Looking Back & Forth

It’s very difficult to routinely switch gears between inward-facing and outward-facing responsibilities in an organization. One minute, you’re hunting outside for growth opportunities. Next, you’re back home taking care of chores and drama. It takes a special kind of person to juggle both simultaneously and not twist his or her head off looking back and forth all the time. One of my mentors in college made a point to hunt outside in the morning and clean up internal messes in the afternoon. By batching his processes, he was able to oversee a very large company and scale it with relative stability. I struggle to build that structure into my day-to-day management, but I see how necessary it is to find focus and routine in your operations.

True Transparency

I hear a lot of companies toss it around – a buzz word like “web 2.0” and “organic.” Think you’re transparent? Call me crazy, but the following things mean “transparent” to me:

  • Total access to numbers and data
  • Public punishment and public reward
  • Open doors (or none at all)
  • No hierarchy, only leadership
  • Forgiveness, not permission
  • Strong communication
  • Free-flowing ideas

While company culture stands to benefit from it, transparency may not work for everyone. Apple is doing just fine without it. If you cannot accept the list above, do not pretend to embrace transparency.

A Job Without A Boss

Valve, the company famous for the Half Life, Portal and Left for Dead game series, is a rare gem indeed. From top to bottom, Valve prides itself on not having managers. Financed personally, the founders never had anyone else to answer to (except, of course, their customers). Within the organization, employees live and breathe a “flat” mantra – everyone is equal and autonomous. Teams form organically without assignments, no one serves anyone else, peers measure performance and everyone ranks each other for salary bumps. While somewhat anarchistic and inefficient, this chaotic and creative environment continues to birth instant classics. Valve releases nothing until it’s perfect. While this may sound idyllic and utopian, it’s actually working for them. I encourage you to read Valve’s Handbook for New Employees to learn more. Can this model apply to other organizations and industries?

Love

People matter. Not process. Not systems. Not politics. Not technology. Your users or customers matter, not your product. Conversation matters, not social media or tools. Your employees matter, not your organization. Without people, none of these things would exist. Without people, you would be alone. Without people, what’s the point?

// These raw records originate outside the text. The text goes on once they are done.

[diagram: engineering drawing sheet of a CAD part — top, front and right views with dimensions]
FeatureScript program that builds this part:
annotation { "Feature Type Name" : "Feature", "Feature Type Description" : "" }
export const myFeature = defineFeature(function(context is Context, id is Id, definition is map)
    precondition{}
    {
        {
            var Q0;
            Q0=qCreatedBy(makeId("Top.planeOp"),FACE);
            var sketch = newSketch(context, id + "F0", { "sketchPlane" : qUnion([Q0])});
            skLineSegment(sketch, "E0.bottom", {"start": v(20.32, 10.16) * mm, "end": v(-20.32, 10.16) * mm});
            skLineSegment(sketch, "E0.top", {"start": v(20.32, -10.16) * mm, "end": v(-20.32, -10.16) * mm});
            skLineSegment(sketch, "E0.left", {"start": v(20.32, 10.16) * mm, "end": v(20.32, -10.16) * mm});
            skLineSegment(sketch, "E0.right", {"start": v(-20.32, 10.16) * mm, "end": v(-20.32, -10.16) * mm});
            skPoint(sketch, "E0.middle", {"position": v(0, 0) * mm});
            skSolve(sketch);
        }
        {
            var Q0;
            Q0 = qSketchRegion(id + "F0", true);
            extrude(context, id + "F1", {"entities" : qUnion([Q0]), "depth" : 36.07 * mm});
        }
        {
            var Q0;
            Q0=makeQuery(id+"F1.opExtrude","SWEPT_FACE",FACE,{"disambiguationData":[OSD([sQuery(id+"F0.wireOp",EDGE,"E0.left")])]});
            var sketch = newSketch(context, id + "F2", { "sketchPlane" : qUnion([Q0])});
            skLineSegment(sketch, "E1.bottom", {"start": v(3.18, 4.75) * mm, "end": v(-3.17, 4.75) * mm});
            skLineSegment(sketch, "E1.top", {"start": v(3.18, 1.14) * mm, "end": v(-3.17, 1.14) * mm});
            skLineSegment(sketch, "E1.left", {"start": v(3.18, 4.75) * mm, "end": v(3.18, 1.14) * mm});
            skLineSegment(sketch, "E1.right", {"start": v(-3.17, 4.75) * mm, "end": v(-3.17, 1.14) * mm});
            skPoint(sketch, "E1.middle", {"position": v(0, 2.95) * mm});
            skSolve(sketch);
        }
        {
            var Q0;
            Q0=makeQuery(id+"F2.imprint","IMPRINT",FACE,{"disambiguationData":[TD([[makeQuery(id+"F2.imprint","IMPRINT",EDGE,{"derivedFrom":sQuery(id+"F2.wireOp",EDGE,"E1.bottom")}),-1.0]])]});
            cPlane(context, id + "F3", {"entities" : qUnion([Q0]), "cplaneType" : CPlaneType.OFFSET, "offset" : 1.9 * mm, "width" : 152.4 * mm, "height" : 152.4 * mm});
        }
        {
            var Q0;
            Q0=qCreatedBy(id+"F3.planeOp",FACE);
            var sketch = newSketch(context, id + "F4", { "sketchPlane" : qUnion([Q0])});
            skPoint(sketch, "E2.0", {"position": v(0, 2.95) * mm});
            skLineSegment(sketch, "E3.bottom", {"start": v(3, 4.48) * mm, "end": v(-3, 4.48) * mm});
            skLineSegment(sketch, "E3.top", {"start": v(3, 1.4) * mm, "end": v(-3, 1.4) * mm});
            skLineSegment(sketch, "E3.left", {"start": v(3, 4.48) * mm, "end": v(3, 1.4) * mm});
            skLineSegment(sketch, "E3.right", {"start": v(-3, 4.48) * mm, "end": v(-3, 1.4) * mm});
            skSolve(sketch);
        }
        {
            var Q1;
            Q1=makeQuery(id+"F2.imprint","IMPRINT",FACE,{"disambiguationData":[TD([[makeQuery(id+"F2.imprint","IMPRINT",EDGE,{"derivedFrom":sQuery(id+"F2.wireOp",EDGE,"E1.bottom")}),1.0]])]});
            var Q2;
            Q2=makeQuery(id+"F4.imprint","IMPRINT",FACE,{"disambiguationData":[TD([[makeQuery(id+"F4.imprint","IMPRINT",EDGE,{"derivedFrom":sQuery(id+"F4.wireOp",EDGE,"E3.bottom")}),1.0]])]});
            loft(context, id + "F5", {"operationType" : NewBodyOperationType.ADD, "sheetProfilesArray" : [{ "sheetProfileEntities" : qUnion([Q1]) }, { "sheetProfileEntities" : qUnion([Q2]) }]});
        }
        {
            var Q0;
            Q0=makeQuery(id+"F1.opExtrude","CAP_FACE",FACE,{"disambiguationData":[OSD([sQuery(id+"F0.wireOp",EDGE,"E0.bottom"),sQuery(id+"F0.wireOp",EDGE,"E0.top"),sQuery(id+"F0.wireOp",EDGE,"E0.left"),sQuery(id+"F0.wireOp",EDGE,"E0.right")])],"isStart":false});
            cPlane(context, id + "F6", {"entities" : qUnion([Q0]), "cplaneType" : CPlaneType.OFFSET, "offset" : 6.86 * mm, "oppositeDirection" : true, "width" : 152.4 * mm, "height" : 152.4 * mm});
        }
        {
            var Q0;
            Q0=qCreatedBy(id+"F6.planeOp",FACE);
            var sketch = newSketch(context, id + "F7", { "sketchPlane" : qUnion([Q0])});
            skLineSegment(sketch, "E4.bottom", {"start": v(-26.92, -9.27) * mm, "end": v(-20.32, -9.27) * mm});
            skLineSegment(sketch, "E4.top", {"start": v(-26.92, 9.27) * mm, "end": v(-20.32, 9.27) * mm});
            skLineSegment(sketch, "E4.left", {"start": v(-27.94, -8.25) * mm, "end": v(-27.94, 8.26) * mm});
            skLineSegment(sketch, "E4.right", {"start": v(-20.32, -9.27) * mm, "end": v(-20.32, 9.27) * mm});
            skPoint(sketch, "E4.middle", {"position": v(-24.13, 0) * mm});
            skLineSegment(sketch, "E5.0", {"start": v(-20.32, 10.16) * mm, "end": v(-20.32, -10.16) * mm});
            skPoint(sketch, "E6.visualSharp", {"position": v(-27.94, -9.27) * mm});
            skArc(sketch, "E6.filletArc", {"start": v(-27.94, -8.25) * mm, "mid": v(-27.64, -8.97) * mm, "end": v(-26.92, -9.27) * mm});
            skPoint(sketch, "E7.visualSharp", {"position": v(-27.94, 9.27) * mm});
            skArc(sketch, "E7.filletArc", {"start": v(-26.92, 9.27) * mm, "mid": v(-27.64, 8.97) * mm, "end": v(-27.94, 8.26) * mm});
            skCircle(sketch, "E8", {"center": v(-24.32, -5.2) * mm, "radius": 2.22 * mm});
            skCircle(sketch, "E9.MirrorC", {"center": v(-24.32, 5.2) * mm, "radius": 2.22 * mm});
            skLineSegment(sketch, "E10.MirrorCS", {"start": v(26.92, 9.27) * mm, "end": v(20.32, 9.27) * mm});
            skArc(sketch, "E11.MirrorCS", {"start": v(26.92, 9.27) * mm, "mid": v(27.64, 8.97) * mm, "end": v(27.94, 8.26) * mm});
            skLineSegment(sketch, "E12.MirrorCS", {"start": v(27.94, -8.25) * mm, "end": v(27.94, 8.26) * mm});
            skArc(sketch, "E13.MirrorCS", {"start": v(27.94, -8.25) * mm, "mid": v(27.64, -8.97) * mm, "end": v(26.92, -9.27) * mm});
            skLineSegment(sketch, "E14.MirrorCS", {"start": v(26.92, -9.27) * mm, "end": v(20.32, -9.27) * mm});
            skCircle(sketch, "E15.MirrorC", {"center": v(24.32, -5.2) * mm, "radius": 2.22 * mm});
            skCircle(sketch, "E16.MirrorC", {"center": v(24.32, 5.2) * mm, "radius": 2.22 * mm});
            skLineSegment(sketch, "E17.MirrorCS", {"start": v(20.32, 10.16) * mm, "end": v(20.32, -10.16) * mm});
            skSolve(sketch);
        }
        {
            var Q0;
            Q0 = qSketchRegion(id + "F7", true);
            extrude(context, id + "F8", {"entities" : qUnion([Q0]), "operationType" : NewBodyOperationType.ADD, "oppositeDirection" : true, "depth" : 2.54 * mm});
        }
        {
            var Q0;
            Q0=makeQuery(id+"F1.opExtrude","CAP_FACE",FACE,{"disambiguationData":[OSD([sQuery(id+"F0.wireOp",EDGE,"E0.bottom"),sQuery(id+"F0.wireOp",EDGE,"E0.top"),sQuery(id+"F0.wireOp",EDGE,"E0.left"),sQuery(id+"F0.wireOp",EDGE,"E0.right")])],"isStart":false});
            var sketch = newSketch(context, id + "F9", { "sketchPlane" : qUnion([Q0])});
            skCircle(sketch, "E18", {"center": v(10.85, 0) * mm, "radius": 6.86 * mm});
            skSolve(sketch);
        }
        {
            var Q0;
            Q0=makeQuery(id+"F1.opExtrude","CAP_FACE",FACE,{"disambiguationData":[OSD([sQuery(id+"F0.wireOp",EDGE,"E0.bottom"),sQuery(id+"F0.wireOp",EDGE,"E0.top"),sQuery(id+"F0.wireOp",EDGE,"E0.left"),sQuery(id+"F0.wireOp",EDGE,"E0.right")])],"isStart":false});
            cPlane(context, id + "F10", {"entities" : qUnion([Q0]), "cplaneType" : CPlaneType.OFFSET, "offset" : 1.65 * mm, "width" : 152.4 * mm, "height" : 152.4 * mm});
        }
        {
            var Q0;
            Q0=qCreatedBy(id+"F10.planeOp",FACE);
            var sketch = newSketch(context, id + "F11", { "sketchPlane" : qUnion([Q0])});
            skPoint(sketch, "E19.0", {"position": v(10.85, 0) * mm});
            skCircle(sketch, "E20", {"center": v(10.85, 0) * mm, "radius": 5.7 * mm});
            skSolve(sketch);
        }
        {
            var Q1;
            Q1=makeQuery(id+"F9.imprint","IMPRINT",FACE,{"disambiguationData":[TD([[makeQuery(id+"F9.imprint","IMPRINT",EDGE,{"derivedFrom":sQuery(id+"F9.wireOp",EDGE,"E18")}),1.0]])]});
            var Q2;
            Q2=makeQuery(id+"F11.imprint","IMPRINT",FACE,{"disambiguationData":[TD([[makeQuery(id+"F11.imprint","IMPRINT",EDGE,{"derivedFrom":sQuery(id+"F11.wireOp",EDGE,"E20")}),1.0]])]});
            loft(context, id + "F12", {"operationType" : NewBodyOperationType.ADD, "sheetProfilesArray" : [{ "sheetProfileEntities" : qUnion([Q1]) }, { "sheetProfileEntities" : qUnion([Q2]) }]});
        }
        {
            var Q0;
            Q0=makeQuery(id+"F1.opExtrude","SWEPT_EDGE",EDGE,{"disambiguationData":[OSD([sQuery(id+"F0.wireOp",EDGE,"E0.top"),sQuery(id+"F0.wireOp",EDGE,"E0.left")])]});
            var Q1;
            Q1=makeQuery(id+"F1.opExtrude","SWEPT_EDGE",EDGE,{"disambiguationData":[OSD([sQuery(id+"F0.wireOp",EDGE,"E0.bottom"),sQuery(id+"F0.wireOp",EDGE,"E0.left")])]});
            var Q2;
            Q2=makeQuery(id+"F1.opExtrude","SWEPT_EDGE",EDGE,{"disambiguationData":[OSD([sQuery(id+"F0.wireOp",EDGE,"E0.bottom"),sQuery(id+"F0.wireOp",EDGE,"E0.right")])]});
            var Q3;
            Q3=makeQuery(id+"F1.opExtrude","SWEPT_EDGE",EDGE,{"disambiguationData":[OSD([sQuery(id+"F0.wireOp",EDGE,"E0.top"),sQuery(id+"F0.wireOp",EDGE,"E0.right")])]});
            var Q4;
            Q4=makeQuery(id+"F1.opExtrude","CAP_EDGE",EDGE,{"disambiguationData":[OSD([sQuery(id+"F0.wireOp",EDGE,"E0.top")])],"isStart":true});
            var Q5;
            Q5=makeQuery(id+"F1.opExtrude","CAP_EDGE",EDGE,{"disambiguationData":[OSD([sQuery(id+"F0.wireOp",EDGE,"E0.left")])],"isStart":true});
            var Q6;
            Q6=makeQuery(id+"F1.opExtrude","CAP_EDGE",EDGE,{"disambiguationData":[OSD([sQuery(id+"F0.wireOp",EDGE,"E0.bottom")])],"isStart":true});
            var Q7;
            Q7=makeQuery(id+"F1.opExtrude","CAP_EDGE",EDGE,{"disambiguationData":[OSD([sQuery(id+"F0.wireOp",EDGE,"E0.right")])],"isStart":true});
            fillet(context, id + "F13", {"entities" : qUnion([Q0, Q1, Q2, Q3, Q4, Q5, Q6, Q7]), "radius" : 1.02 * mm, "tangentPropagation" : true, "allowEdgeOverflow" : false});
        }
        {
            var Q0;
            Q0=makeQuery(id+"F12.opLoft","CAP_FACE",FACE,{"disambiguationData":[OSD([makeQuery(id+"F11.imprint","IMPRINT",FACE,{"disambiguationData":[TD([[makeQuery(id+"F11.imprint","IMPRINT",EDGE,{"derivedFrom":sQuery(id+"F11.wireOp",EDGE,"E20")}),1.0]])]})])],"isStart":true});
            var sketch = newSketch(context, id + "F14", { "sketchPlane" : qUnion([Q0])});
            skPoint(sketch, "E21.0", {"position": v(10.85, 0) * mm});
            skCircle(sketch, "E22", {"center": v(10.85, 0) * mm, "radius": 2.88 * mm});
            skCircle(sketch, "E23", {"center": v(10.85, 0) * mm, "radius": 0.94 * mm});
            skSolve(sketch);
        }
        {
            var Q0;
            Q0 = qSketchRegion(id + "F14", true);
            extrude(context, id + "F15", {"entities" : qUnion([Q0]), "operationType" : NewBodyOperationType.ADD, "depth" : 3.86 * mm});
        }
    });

Take care of people. If you do, people will take care of you. What goes around really does come around. Don’t expect a return on your compassion – that defeats the point. But love with all your heart. Show everyone an unconstrained level of compassion. Let them know you care. Let them know they are important to you. Put them first. Love your friends, your family, your team. Love, even when you do not feel loved. Love helps your world go ‘round.

Forgive

People who make mistakes and take them to heart spend enough time beating themselves up over it. It rarely makes sense to me to beat them up further. Punishment, scolding or worse can only make you look like a heartless and inconsiderate fool. If the mistaker openly acknowledges his or her mistake and you understand how the mistake was made, forgive the person and work together to find a solution.

People who make mistakes without notice or care do not deserve the same level of forgiveness. Far more fair to forgive a blooper than sheer ignorance and neglect. When running an organization, tolerance for miscalculations herein can only go so far. Make little room for bad attitudes, denial or blame. If a member of your team cannot accept mistakes as valuable learning or growing experiences, you do not want him or her on the team.